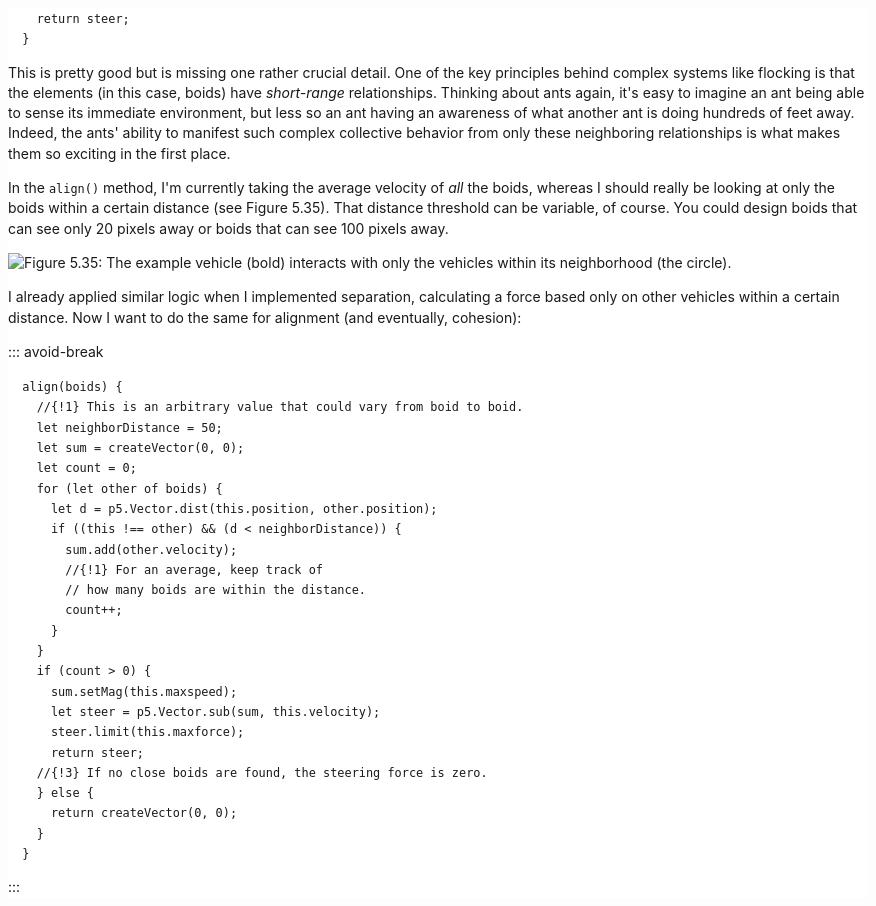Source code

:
 ``` {.codesplit code-language="javascript"}
    return steer;
  }
```

This is pretty good but is missing one rather crucial detail. One of the
key principles behind complex systems like flocking is that the elements
(in this case, boids) have *short-range* relationships. Thinking about
ants again, it's easy to imagine an ant being able to sense its
immediate environment, but less so an ant having an awareness of what
another ant is doing hundreds of feet away. Indeed, the ants' ability to
manifest such complex collective behavior from only these neighboring
relationships is what makes them so exciting in the first place.

In the `align()` method, I'm currently taking the average velocity of
*all* the boids, whereas I should really be looking at only the boids
within a certain distance (see Figure 5.35). That distance threshold can
be variable, of course. You could design boids that can see only 20
pixels away or boids that can see 100 pixels away.

![Figure 5.35: The example vehicle (bold) interacts with only the
vehicles within its neighborhood (the
circle).](images/05_steering/05_steering_37.png)

I already applied similar logic when I implemented separation,
calculating a force based only on other vehicles within a certain
distance. Now I want to do the same for alignment (and eventually,
cohesion):

::: avoid-break
``` {.codesplit code-language="javascript"}
  align(boids) {
    //{!1} This is an arbitrary value that could vary from boid to boid.
    let neighborDistance = 50;
    let sum = createVector(0, 0);
    let count = 0;
    for (let other of boids) {
      let d = p5.Vector.dist(this.position, other.position);
      if ((this !== other) && (d < neighborDistance)) {
        sum.add(other.velocity);
        //{!1} For an average, keep track of
        // how many boids are within the distance.
        count++;
      }
    }
    if (count > 0) {
      sum.setMag(this.maxspeed);
      let steer = p5.Vector.sub(sum, this.velocity);
      steer.limit(this.maxforce);
      return steer;
    //{!3} If no close boids are found, the steering force is zero.
    } else {
      return createVector(0, 0);
    }
  }
```
:::
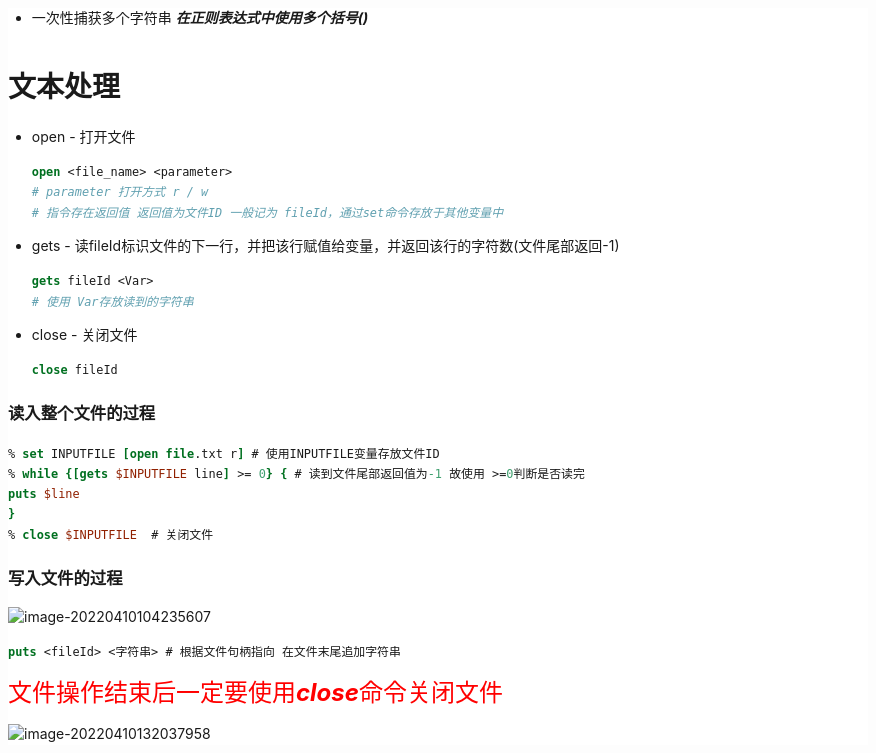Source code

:   

- 一次性捕获多个字符串 ***在正则表达式中使用多个括号()***

# 文本处理

- open - 打开文件

  ```tcl
  open <file_name> <parameter>
  # parameter 打开方式 r / w
  # 指令存在返回值 返回值为文件ID 一般记为 fileId，通过set命令存放于其他变量中
  ```

  

- gets - 读fileId标识文件的下一行，并把该行赋值给变量，并返回该行的字符数(文件尾部返回-1)

  ```tcl
  gets fileId <Var>
  # 使用 Var存放读到的字符串
  ```

  

- close - 关闭文件

  ```tcl
  close fileId
  ```

### 读入整个文件的过程

```tcl
% set INPUTFILE [open file.txt r] # 使用INPUTFILE变量存放文件ID
% while {[gets $INPUTFILE line] >= 0} {	# 读到文件尾部返回值为-1 故使用 >=0判断是否读完
puts $line
}
% close $INPUTFILE	# 关闭文件
```

### 写入文件的过程

![image-20220410104235607](C:\Users\Jiazm556\AppData\Roaming\Typora\typora-user-images\image-20220410104235607.png)

```tcl
puts <fileId> <字符串> # 根据文件句柄指向 在文件末尾追加字符串
```

<font color=red size=5>文件操作结束后一定要使用***close***命令关闭文件</font>

![image-20220410132037958](C:\Users\Jiazm556\AppData\Roaming\Typora\typora-user-images\image-20220410132037958.png)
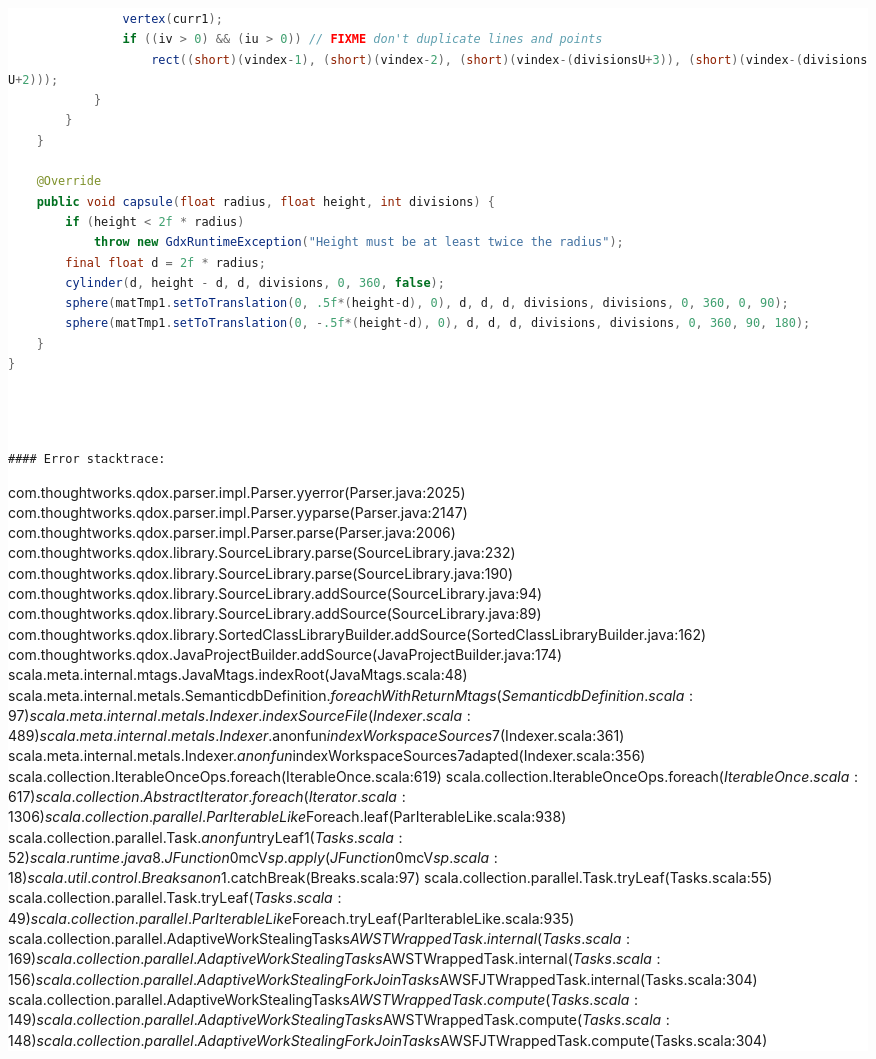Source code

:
 ```java
				vertex(curr1);
				if ((iv > 0) && (iu > 0)) // FIXME don't duplicate lines and points
					rect((short)(vindex-1), (short)(vindex-2), (short)(vindex-(divisionsU+3)), (short)(vindex-(divisionsU+2))); 
			}
		}
	}
	
	@Override
	public void capsule(float radius, float height, int divisions) {
		if (height < 2f * radius)
			throw new GdxRuntimeException("Height must be at least twice the radius");
		final float d = 2f * radius;
		cylinder(d, height - d, d, divisions, 0, 360, false);
		sphere(matTmp1.setToTranslation(0, .5f*(height-d), 0), d, d, d, divisions, divisions, 0, 360, 0, 90);
		sphere(matTmp1.setToTranslation(0, -.5f*(height-d), 0), d, d, d, divisions, divisions, 0, 360, 90, 180);
	}
}

```

```



#### Error stacktrace:

```
com.thoughtworks.qdox.parser.impl.Parser.yyerror(Parser.java:2025)
	com.thoughtworks.qdox.parser.impl.Parser.yyparse(Parser.java:2147)
	com.thoughtworks.qdox.parser.impl.Parser.parse(Parser.java:2006)
	com.thoughtworks.qdox.library.SourceLibrary.parse(SourceLibrary.java:232)
	com.thoughtworks.qdox.library.SourceLibrary.parse(SourceLibrary.java:190)
	com.thoughtworks.qdox.library.SourceLibrary.addSource(SourceLibrary.java:94)
	com.thoughtworks.qdox.library.SourceLibrary.addSource(SourceLibrary.java:89)
	com.thoughtworks.qdox.library.SortedClassLibraryBuilder.addSource(SortedClassLibraryBuilder.java:162)
	com.thoughtworks.qdox.JavaProjectBuilder.addSource(JavaProjectBuilder.java:174)
	scala.meta.internal.mtags.JavaMtags.indexRoot(JavaMtags.scala:48)
	scala.meta.internal.metals.SemanticdbDefinition$.foreachWithReturnMtags(SemanticdbDefinition.scala:97)
	scala.meta.internal.metals.Indexer.indexSourceFile(Indexer.scala:489)
	scala.meta.internal.metals.Indexer.$anonfun$indexWorkspaceSources$7(Indexer.scala:361)
	scala.meta.internal.metals.Indexer.$anonfun$indexWorkspaceSources$7$adapted(Indexer.scala:356)
	scala.collection.IterableOnceOps.foreach(IterableOnce.scala:619)
	scala.collection.IterableOnceOps.foreach$(IterableOnce.scala:617)
	scala.collection.AbstractIterator.foreach(Iterator.scala:1306)
	scala.collection.parallel.ParIterableLike$Foreach.leaf(ParIterableLike.scala:938)
	scala.collection.parallel.Task.$anonfun$tryLeaf$1(Tasks.scala:52)
	scala.runtime.java8.JFunction0$mcV$sp.apply(JFunction0$mcV$sp.scala:18)
	scala.util.control.Breaks$$anon$1.catchBreak(Breaks.scala:97)
	scala.collection.parallel.Task.tryLeaf(Tasks.scala:55)
	scala.collection.parallel.Task.tryLeaf$(Tasks.scala:49)
	scala.collection.parallel.ParIterableLike$Foreach.tryLeaf(ParIterableLike.scala:935)
	scala.collection.parallel.AdaptiveWorkStealingTasks$AWSTWrappedTask.internal(Tasks.scala:169)
	scala.collection.parallel.AdaptiveWorkStealingTasks$AWSTWrappedTask.internal$(Tasks.scala:156)
	scala.collection.parallel.AdaptiveWorkStealingForkJoinTasks$AWSFJTWrappedTask.internal(Tasks.scala:304)
	scala.collection.parallel.AdaptiveWorkStealingTasks$AWSTWrappedTask.compute(Tasks.scala:149)
	scala.collection.parallel.AdaptiveWorkStealingTasks$AWSTWrappedTask.compute$(Tasks.scala:148)
	scala.collection.parallel.AdaptiveWorkStealingForkJoinTasks$AWSFJTWrappedTask.compute(Tasks.scala:304)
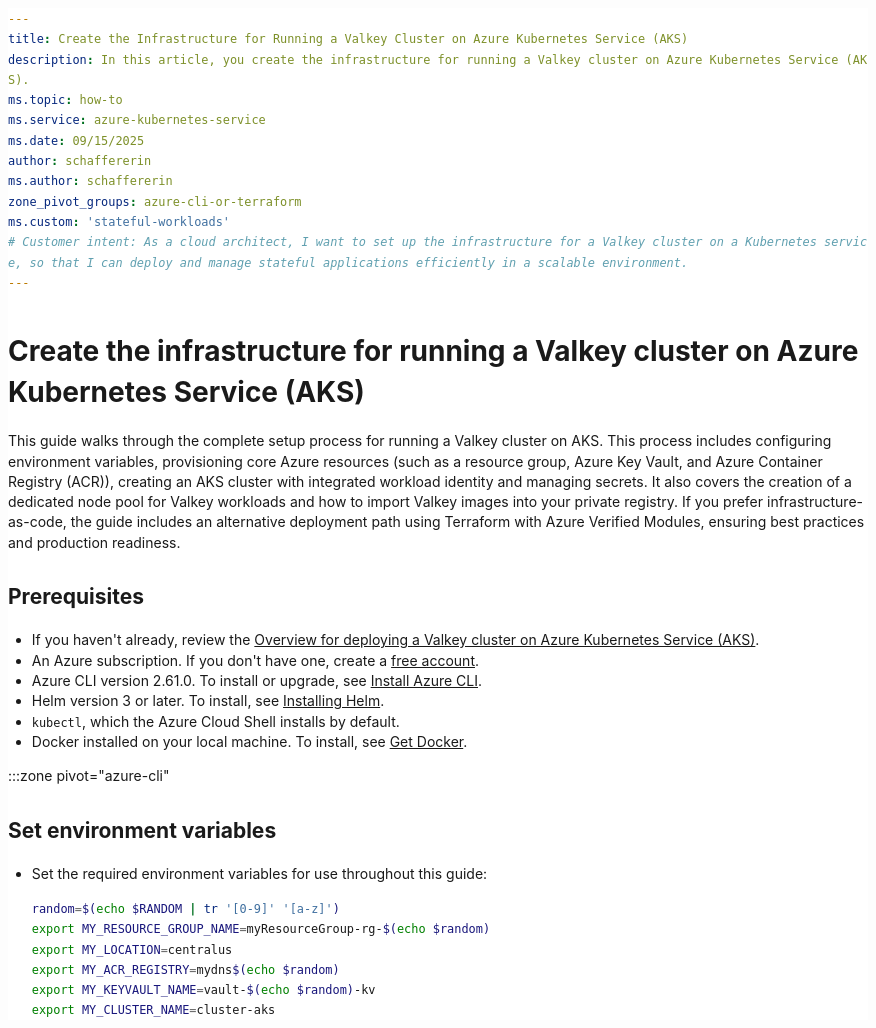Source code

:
 ```yaml
---
title: Create the Infrastructure for Running a Valkey Cluster on Azure Kubernetes Service (AKS)
description: In this article, you create the infrastructure for running a Valkey cluster on Azure Kubernetes Service (AKS).
ms.topic: how-to
ms.service: azure-kubernetes-service
ms.date: 09/15/2025
author: schaffererin
ms.author: schaffererin
zone_pivot_groups: azure-cli-or-terraform
ms.custom: 'stateful-workloads'
# Customer intent: As a cloud architect, I want to set up the infrastructure for a Valkey cluster on a Kubernetes service, so that I can deploy and manage stateful applications efficiently in a scalable environment.
---
```


# Create the infrastructure for running a Valkey cluster on Azure Kubernetes Service (AKS)

This guide walks through the complete setup process for running a Valkey cluster on AKS. This process includes configuring environment variables, provisioning core Azure resources (such as a resource group, Azure Key Vault, and Azure Container Registry (ACR)), creating an AKS cluster with integrated workload identity and managing secrets. It also covers the creation of a dedicated node pool for Valkey workloads and how to import Valkey images into your private registry. If you prefer infrastructure-as-code, the guide includes an alternative deployment path using Terraform with Azure Verified Modules, ensuring best practices and production readiness.

## Prerequisites

- If you haven't already, review the [Overview for deploying a Valkey cluster on Azure Kubernetes Service (AKS)][valkey-solution-overview].
- An Azure subscription. If you don't have one, create a [free account][azure-free-account].
- Azure CLI version 2.61.0. To install or upgrade, see [Install Azure CLI][install-azure-cli].
- Helm version 3 or later. To install, see [Installing Helm][install-helm].
- `kubectl`, which the Azure Cloud Shell installs by default.
- Docker installed on your local machine. To install, see [Get Docker][install-docker].

:::zone pivot="azure-cli"

## Set environment variables

- Set the required environment variables for use throughout this guide:

    ```bash
    random=$(echo $RANDOM | tr '[0-9]' '[a-z]')
    export MY_RESOURCE_GROUP_NAME=myResourceGroup-rg-$(echo $random)
    export MY_LOCATION=centralus
    export MY_ACR_REGISTRY=mydns$(echo $random)
    export MY_KEYVAULT_NAME=vault-$(echo $random)-kv
    export MY_CLUSTER_NAME=cluster-aks
    ```


[install-helm]: https://helm.sh/docs/intro/install/
[install-docker]: https://docs.docker.com/get-docker/
[valkey-solution-overview]: ./valkey-overview.md
[azure-free-account]: https://azure.microsoft.com/free/?WT.mc_id=A261C142F
[install-azure-cli]: /cli/azure/install-azure-cli
[az-group-create]: /cli/azure/group#az-group-create
[az-keyvault-create]: /cli/azure/keyvault#az-keyvault-create
[az-acr-create]: /cli/azure/acr#az-acr-create
[az-aks-create]: /cli/azure/aks#az-aks-create
[az-aks-show]: /cli/azure/aks#az-aks-show
[az-role-assignment-create]: /cli/azure/role/assignment#az-role-assignment-create
[az-aks-nodepool-add]: /cli/azure/aks/nodepool#az-aks-nodepool-add
[az-acr-import]: /cli/azure/acr#az-acr-import
[deploy-valkey]: ./deploy-valkey-cluster.md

=-=-=-=-=

=== Problem description ===
For every line in the listing above that contains "certain", copy that line.

=== Result ===
within a certain distance (see Figure 5.35). That distance threshold can
calculating a force based only on other vehicles within a certain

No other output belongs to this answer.